> _How to complete this task_: Rewrite the table in the notification metrics text that begins with "Metric" as a short list. Keep each metric's meaning and alert threshold.

[Excerpted text Boundary: Start]

Metric	Description	Alert Threshold
`notifications_sent_total`	Total notifications sent	-
`notifications_failed_total`	Failed notifications	> 1% of sent
`delivery_latency_seconds`	Time from request to delivery	P99 > 10s
`queue_depth`	Messages in queue	> 100K
`provider_errors`	Errors from FCM/APNS/etc.	> 5%
`rate_limit_rejections`	Notifications rejected by rate limit	-

Dashboard¶

import prometheus_client as prom

# Metrics
notifications_counter = prom.Counter(
    'notifications_total',
    'Total notifications',
    ['channel', 'status', 'category']
)

delivery_latency = prom.Histogram(
    'notification_delivery_latency_seconds',
    'Time to deliver notification',
    ['channel'],
    buckets=[0.1, 0.5, 1, 2, 5, 10, 30]
)

queue_depth = prom.Gauge(
    'notification_queue_depth',
    'Messages in queue',
    ['channel']
)

[Excerpted text Boundary: End]
[Extracted records Boundary: Start]

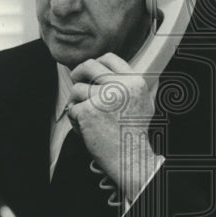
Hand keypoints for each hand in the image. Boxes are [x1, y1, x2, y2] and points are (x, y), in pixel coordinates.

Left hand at [67, 53, 158, 200]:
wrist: (131, 158)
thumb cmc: (135, 134)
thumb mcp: (144, 103)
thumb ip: (132, 85)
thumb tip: (118, 70)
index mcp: (134, 82)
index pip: (110, 58)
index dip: (97, 62)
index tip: (90, 71)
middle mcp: (119, 86)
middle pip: (89, 66)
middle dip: (78, 72)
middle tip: (75, 78)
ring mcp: (102, 98)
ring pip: (77, 89)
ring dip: (77, 102)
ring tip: (87, 118)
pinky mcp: (87, 111)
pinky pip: (72, 108)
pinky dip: (75, 120)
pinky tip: (87, 130)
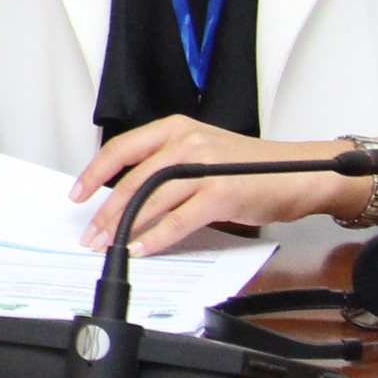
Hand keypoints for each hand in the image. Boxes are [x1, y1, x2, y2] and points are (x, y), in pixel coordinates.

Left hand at [75, 118, 361, 256]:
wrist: (299, 173)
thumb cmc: (250, 167)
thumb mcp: (202, 153)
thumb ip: (168, 165)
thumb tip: (131, 193)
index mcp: (175, 129)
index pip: (122, 148)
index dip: (96, 173)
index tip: (78, 193)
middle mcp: (185, 143)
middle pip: (132, 179)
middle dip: (106, 210)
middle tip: (91, 232)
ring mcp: (203, 168)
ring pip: (151, 200)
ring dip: (126, 226)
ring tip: (110, 245)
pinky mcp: (220, 194)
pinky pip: (179, 220)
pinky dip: (158, 236)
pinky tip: (144, 247)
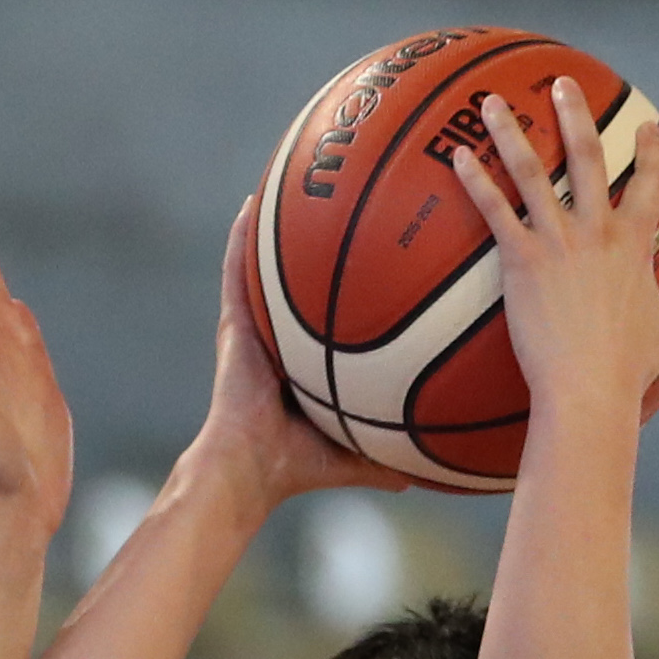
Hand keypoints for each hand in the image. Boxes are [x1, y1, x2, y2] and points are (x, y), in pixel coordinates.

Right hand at [195, 193, 409, 521]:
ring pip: (267, 269)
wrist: (249, 470)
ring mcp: (255, 331)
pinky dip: (239, 240)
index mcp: (308, 364)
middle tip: (348, 197)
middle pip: (304, 280)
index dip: (353, 286)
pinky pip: (235, 274)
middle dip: (323, 242)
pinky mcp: (233, 327)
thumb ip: (389, 459)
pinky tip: (248, 204)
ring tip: (294, 180)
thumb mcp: (356, 456)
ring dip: (276, 227)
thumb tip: (426, 477)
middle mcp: (282, 340)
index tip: (380, 254)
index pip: (334, 316)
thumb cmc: (296, 468)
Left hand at [456, 80, 658, 423]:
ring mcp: (559, 240)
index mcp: (634, 242)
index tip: (648, 127)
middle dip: (574, 115)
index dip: (651, 152)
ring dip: (511, 132)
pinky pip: (495, 211)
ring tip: (490, 102)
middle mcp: (597, 229)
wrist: (588, 389)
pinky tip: (459, 156)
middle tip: (561, 85)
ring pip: (532, 171)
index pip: (650, 182)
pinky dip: (476, 182)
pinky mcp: (523, 260)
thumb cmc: (627, 367)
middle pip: (587, 156)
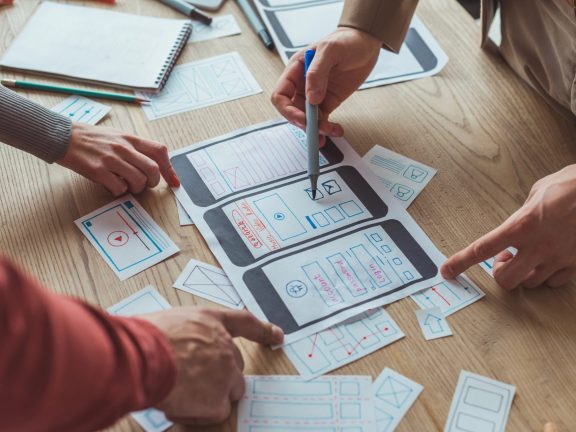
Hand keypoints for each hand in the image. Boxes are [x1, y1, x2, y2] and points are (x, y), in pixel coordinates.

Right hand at [57, 123, 179, 195]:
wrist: (64, 136)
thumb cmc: (93, 138)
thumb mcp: (118, 136)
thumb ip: (136, 148)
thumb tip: (155, 165)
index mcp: (130, 138)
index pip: (159, 151)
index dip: (170, 169)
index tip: (174, 182)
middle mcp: (123, 148)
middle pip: (153, 169)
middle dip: (153, 182)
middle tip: (145, 185)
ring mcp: (111, 159)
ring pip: (139, 181)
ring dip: (137, 189)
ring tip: (127, 186)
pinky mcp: (98, 170)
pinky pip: (119, 188)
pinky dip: (120, 192)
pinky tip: (113, 186)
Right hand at [140, 307, 283, 424]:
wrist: (143, 357)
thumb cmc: (146, 338)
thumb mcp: (168, 323)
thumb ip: (185, 335)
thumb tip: (178, 350)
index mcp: (211, 321)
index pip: (244, 322)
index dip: (263, 330)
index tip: (277, 336)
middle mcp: (225, 345)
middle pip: (236, 367)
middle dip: (217, 376)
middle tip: (189, 379)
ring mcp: (226, 372)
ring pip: (229, 391)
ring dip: (209, 396)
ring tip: (179, 392)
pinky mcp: (219, 398)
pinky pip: (215, 412)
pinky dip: (198, 413)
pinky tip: (178, 403)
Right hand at [271, 27, 380, 144]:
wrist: (366, 42)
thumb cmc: (346, 40)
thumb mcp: (330, 50)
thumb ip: (317, 73)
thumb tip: (311, 98)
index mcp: (295, 71)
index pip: (280, 95)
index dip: (288, 110)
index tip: (302, 119)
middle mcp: (302, 85)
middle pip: (293, 111)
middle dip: (304, 123)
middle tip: (318, 130)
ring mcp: (315, 95)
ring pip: (308, 119)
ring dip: (316, 129)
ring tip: (329, 131)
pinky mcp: (328, 102)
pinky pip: (322, 120)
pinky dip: (327, 128)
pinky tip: (336, 130)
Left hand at [442, 165, 575, 288]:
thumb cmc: (572, 185)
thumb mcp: (538, 192)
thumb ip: (522, 213)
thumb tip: (517, 224)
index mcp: (521, 225)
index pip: (482, 249)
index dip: (461, 262)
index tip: (447, 270)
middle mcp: (538, 246)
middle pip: (505, 279)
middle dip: (501, 273)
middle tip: (505, 260)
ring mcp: (559, 258)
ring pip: (530, 283)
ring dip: (523, 274)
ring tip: (529, 256)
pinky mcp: (575, 264)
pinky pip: (553, 282)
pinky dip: (546, 276)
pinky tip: (549, 261)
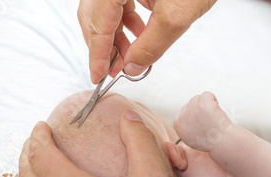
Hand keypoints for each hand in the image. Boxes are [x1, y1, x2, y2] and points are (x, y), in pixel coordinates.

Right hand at [78, 0, 216, 82]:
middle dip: (105, 46)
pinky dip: (126, 21)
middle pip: (94, 16)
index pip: (97, 23)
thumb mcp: (175, 16)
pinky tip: (140, 33)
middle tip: (115, 69)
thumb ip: (152, 45)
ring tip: (133, 54)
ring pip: (106, 10)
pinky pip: (119, 1)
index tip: (98, 76)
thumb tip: (132, 67)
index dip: (97, 54)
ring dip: (117, 35)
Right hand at [173, 92, 233, 151]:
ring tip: (213, 117)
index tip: (203, 123)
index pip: (184, 111)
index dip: (195, 115)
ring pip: (198, 98)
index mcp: (177, 124)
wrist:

[Extracted records Boundary: End]

> _Task response_:
- `notifications_sent_total`: all notifications sent; no alert threshold
- `notifications_failed_total`: failed notifications; alert above 1% of sent
- `delivery_latency_seconds`: time from request to delivery; alert when P99 exceeds 10s
- `queue_depth`: messages waiting in the queue; alert above 100K
- `provider_errors`: errors from FCM/APNS/etc.; alert above 5%
- `rate_limit_rejections`: notifications rejected by the rate limit; no alert threshold